Chardin’s still-life painting may be the most well known stingray in art. The stingray that presides over the still life is gutted and dead while a cat, alive, arches its back, looking at something outside the frame. Soutine, apparently having seen the painting by Chardin at the Louvre, painted his own versions, the entrails bright red, its mouth open in a grin or grimace. One Soutine stingray is at the Cleveland Museum of Art and the other at the Met in New York. In William Merritt Chase’s painting, housed at PAFA in Pennsylvania, the stingray is not gutted and is wearing what seems to be a placid expression. In Enrique Martínez Celaya’s painting titled My Sebastian Holding a Skate, a boy holds a skate, a cousin of the stingray.
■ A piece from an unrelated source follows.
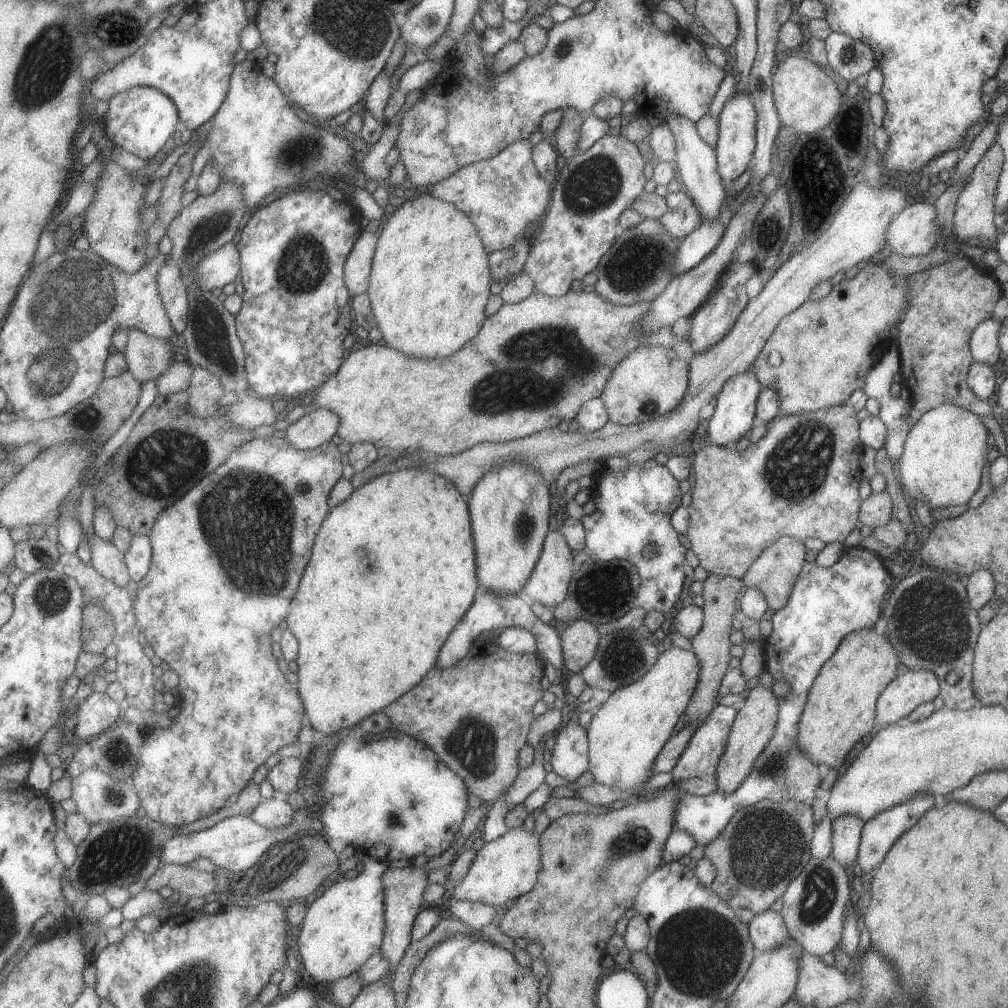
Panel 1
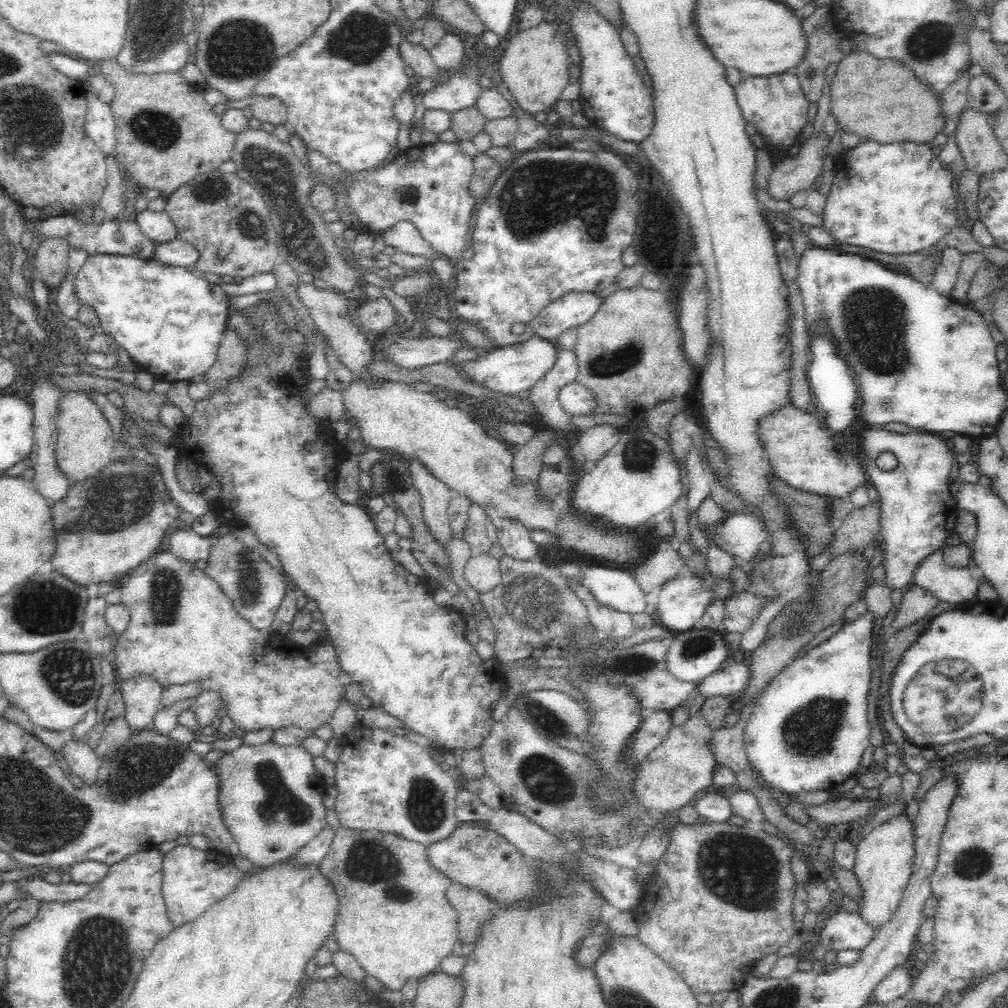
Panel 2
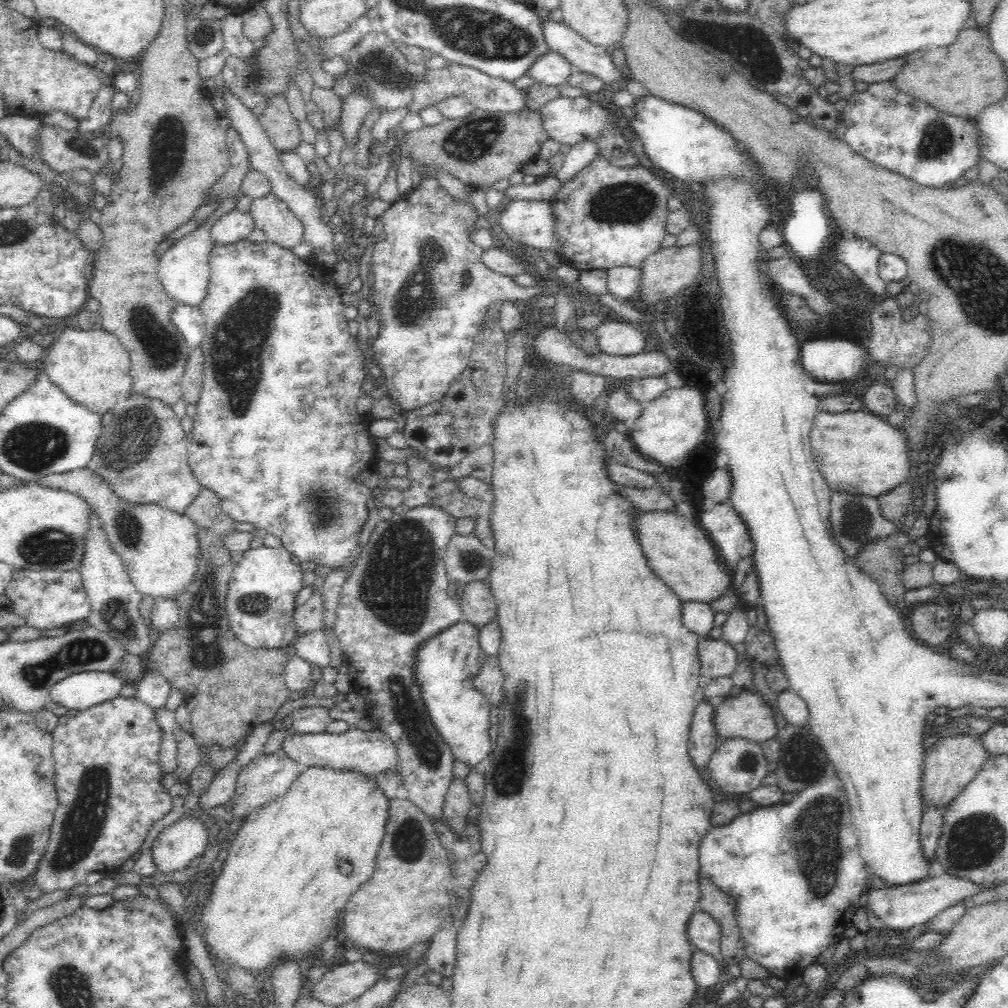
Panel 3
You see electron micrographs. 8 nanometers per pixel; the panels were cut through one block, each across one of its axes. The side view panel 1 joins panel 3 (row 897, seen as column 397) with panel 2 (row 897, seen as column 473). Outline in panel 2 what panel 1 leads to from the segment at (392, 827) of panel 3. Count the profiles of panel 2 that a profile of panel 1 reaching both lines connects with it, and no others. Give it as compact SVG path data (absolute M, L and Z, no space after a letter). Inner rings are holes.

Abdul-Rahman Abdullah, who lives South of Boorloo/Perth, Australia, created an installation of a group (called a fever) of stingrays made of painted wood below ball chains hung with crystals representing the rain. This piece, titled Pretty Beach, contains the memory of his grandfather who committed suicide. After finding his work cross-referencing stingrays and art. I got in contact with him and we connected on Zoom. Abdulla said,
“Standing on the jetty watching the stingray, at the time you don’t think ‘Oh this is important …’ especially as a kid, you just kind of get lost in something and your world is full of those encounters. But I guess it’s not until many years later when something else connects to it or when something else refers back to that particular passage that it becomes––that it gains a meaning.”
In the memory recreated in Pretty Beach, the artist is an eight-year-old boy watching stingrays pass beneath the surface of the water. “The rain began to fall and they could no longer be seen,” Abdullah said, “The stingrays are there and then you can’t see them, but their lives have not changed…I wanted that to be a way of talking about somebody dying.” He added that stingrays feature prominently in Aboriginal art and later sent me links to examples.
(I thought, how strange that a stingray on the sidewalk in New Orleans led me to a farm in Australia. At the time we spoke, most of this piece had already been written including the note about finding the red plastic ampersand in college. At one point in our conversation, Abdullah made a gesture and I saw inside his forearm a bold tattoo of an ampersand.)
Meanwhile, Kevin @kevinbforbounce sent me a message explaining the stingray in Gentilly.
“[My friend] pulled over on New Orleans Ave or N. Broad (it’s the same street, but not sure when the name change occurs) to show me the stingray. He said it had been there for days, and that there was a 2nd one stacked on top of it that was now gone. Weird that only one got removed.”
And that was all I would learn about it.
I asked the internet what stingrays signify in a painting. It directed me instead to dreamstop.com, to what a stingray means in a dream.
“Stingray visits your dreams to let you know you are emotionally free of all bonds and ties. You have released all old emotional baggage and are ready to start anew…Everything is ready for you to start moving forward. There is nothing to fear.”
This was nice to hear, as a New Year was starting with a lot of 2020 baggage–personal, pandemic, political. The sad image of a dead stingray on an inland sidewalk is on my mind, but so is the transcendent image of Abdullah’s stingrays beneath the rain. Children engage in magical thinking and artists never really outgrow it. Magical thinking is like superstition, but instead of fear it’s propelled by a belief that behind everything is a benevolent logic that leans toward meaning. It was magical thinking that made me believe pursuing a lost stingray would take me somewhere & it did, & here we are, & what comes next?
Emily Farranto is a writer and artist. She started the art blog Village Disco in 2015 and her children’s book, Animals Mate, was published in July 2020.